_YOUR OBJECTIVE_. Where the data below has the string "fallecidos", return the whole line.

[Collected data]
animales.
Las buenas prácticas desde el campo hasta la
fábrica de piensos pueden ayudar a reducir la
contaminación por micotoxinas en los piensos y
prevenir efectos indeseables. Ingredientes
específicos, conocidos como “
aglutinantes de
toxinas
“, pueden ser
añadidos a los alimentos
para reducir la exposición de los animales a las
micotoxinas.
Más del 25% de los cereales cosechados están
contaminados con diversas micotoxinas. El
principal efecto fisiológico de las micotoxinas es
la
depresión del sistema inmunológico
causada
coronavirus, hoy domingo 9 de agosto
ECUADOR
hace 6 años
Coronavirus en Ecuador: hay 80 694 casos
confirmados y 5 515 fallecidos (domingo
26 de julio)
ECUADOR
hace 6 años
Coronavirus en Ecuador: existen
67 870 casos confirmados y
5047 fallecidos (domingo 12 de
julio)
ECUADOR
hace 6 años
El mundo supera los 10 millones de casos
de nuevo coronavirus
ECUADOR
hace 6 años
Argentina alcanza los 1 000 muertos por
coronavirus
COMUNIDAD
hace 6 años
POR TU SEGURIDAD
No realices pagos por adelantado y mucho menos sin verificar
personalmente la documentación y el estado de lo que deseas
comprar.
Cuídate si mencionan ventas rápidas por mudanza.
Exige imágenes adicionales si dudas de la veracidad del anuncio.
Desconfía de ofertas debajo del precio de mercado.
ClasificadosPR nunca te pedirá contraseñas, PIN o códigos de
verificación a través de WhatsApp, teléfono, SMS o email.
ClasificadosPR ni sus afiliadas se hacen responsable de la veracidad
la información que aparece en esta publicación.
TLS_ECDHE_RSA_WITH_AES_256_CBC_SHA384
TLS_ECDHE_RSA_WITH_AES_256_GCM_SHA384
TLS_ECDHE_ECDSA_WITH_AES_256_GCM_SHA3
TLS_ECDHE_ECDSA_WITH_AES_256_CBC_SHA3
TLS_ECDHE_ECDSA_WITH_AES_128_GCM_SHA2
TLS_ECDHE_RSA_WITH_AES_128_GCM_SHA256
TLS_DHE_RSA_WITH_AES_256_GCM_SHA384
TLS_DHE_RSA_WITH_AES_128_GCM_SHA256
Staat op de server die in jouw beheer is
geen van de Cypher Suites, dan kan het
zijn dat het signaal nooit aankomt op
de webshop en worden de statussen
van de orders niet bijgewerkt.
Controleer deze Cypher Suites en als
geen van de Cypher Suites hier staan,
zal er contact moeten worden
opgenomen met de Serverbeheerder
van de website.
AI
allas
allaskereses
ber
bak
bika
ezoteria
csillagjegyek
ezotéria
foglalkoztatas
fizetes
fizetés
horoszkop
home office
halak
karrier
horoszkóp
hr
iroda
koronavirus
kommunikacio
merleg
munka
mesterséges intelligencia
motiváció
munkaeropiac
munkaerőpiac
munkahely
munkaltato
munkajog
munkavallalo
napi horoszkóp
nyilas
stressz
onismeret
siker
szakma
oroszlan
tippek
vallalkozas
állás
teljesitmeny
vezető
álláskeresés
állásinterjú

_ANSWER TO THIS EXERCISE_.
confirmados y 5 515 fallecidos (domingo
5047 fallecidos (domingo 12 de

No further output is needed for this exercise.